Traits are an important topic in biodiversity research and have gained considerable interest in the last few years. Tools to ease integration of trait data are desperately needed. Thus, the paper addresses a real need of the research community.

Overall, the paper is well-written and very readable. However, in some sections, I would have liked some further explanations (see below).

1. Introduction:

The SWJ journal is read primarily by computer scientists. For those readers, providing a few examples of traits (plant height, leaf length, fur color or whatever else) might be helpful.

You mention that automated methods for trait measurement accelerate data generation. That is, of course, true - but don't they also promote standardisation?

You state that no project provides trait data across organisational groups. Is that really such a big disadvantage? Aren't traits mostly rather group specific and thus, wouldn't it suffice to have global systems for plants (like TRY) and other groups and build bridges between those? What is the advantage of having the integrated system from the start?

2. Approach:
Figure 1: Please provide an explanation of the meaning of the arrows and their direction in Figure 1. To me, for instance an arrow from Taxon to Occurence seems to indicate that I can move/reason/.. from a specific taxon to occurences of that taxon, but not the other way round. Is that the case? If so: Please provide the rationale behind it.

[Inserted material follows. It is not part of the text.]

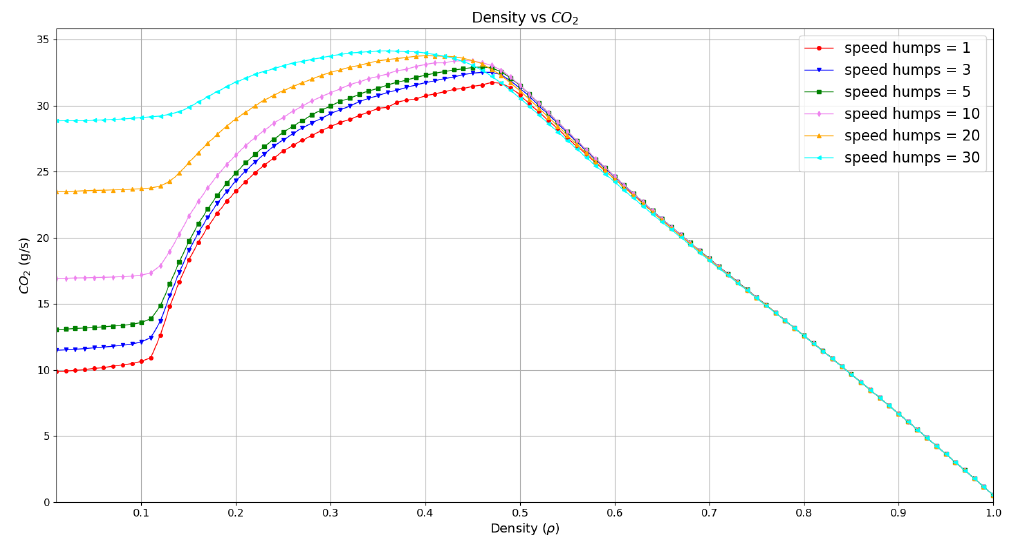
Figure 7. CO 2 instant emissions as a function of density.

You build on quite a number of existing ontologies. Notably missing from this list are OBOE or BCO. Wouldn't one of those two have been a good starting point to model occurences, events, and measurements?

I would have liked to see a more complete description of the data model, in particular the associated meta data which seems to carry quite a bit of the relevant information. Please extend this description.

3. Implementation
What are "computability opportunities and requirements for future research"?
In computer science, "computability" describes the principle possibility to compute something effectively (thus is a measure of problem complexity) - I don't think this is what you are refering to here, is it?

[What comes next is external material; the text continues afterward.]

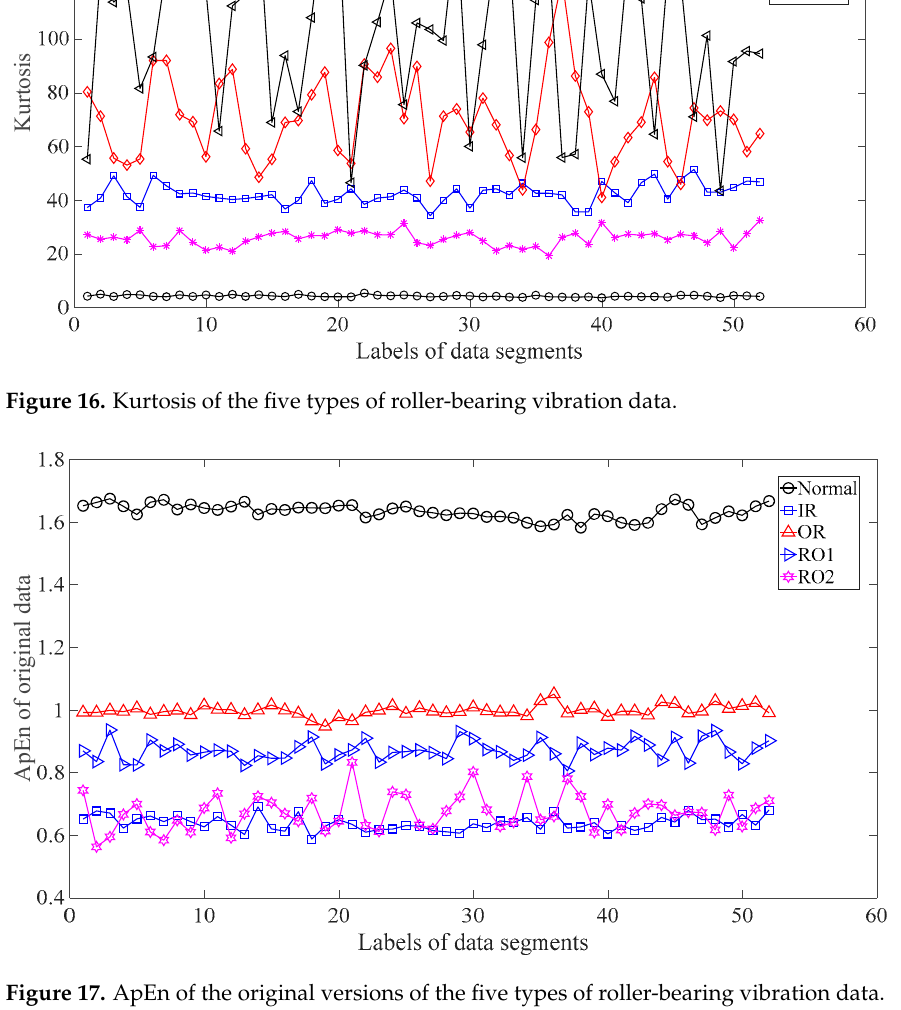
Figure 18. ApEn of the shuffle versions of the five types of roller-bearing vibration data.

When describing the ingest process, you do not talk about data quality issues. Do you assume that data is cleaned prior to being added? For instance, are you sure that the sample columen "body length" in a specific data sets contains values that follow exactly one definition of body length (.eg. the head-body length)?

3.5. Do you have a way to deal with changes in the defintions?

4. Evaluation
You write that the results of your informal evaluations were mostly positive. While this is good, of course, it would be interesting to also get some information on which areas could do with some improvement and what that could be.